The person usually starts exhibiting strange behaviour and emotions and expresses odd ideas which appear untrue. There are myriad forms of the disease, leading researchers to question the fact whether the entire spectrum of manifestations can be clubbed together under a unitary diagnostic label.

Unfortunately, we do not know exactly what causes the illness. One of the criticisms of schizophrenia treatment is that psychiatrists are treating it just to curb the symptoms and it does not “cure” the core underlying pathology. This is true but a fallacious logic against drug treatment of an illness, which if left untreated, causes untold misery and often leads to suicide

This is one of the mental illnesses where treatment with medicines is mandatory. The other key component in recovery is the family or community support for the person. Maintaining the dignity of persons suffering from schizophrenia is probably the biggest challenge we all face. The violation of rights of those who are seriously ill has been the biggest scar in the history of caring for those who have been diagnosed to have schizophrenia. A large part of the criticism of treatment probably stems from the human rights violations against those who suffer from serious mental illnesses, of which schizophrenia is the prototype.
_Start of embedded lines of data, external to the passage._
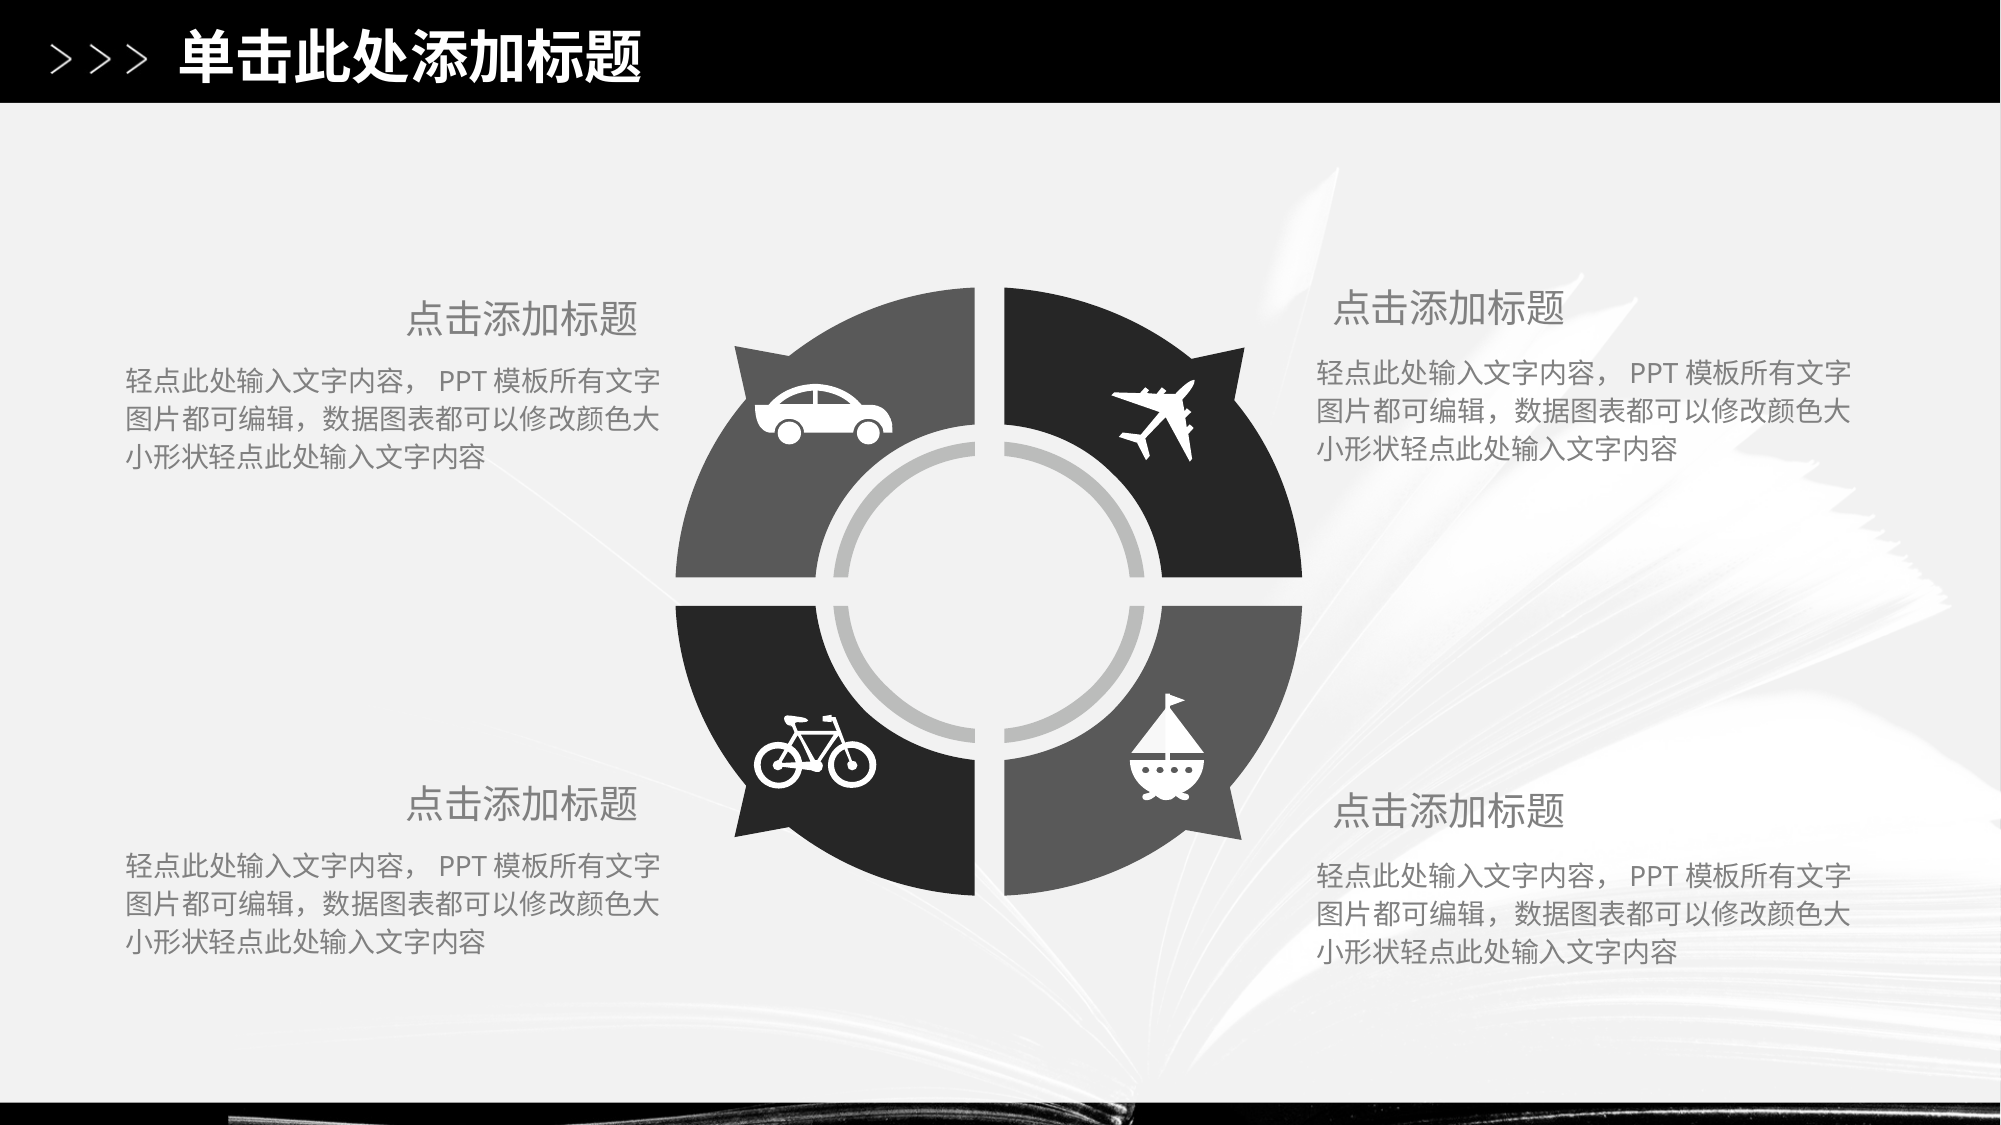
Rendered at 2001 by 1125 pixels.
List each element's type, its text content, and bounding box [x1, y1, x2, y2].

title 单击此处添加标题 [162, 5, 1888, 115]
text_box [1302, 778, 1867, 977]
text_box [1302, 276, 1867, 475]
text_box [675, 287, 1303, 896]
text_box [110, 287, 676, 483]
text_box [110, 772, 676, 967]
picture [0, 0, 2001, 1125]
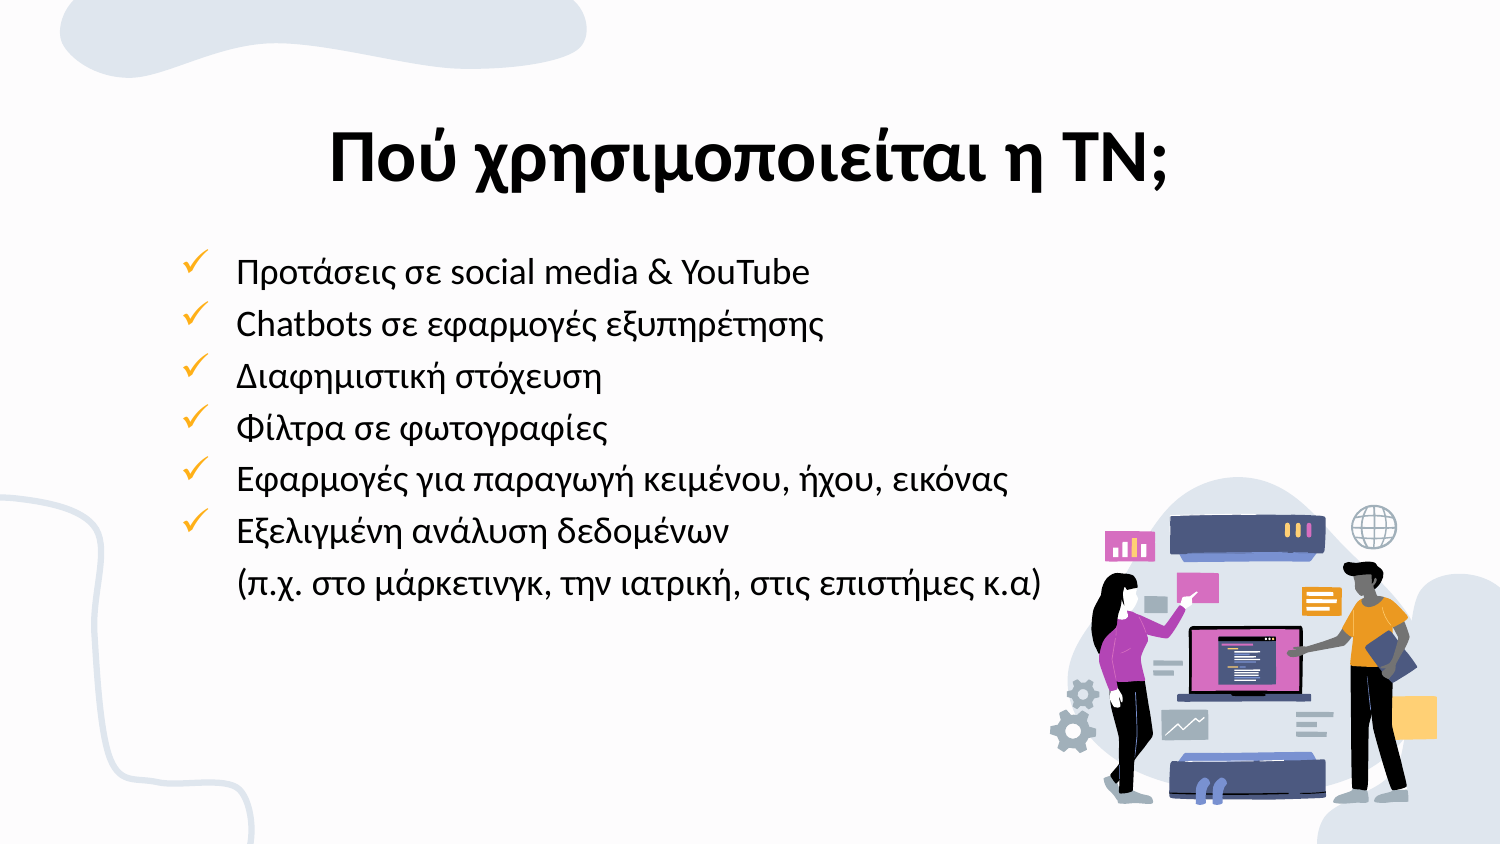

For too long the “schizophrenics” have been abandoned. We have forgotten they are persons with an illness, which we label “schizophrenia”. They have the same flesh and blood like you and me. They have the same emotions and the same right to be treated with dignity, respect, and kindness as you and me. It is time we become aware that they too have an equal place in the society as you and me. Many Munnis have been abandoned, for we have abandoned our attempts to place the illness of schizophrenia in the mainstream of public discourse.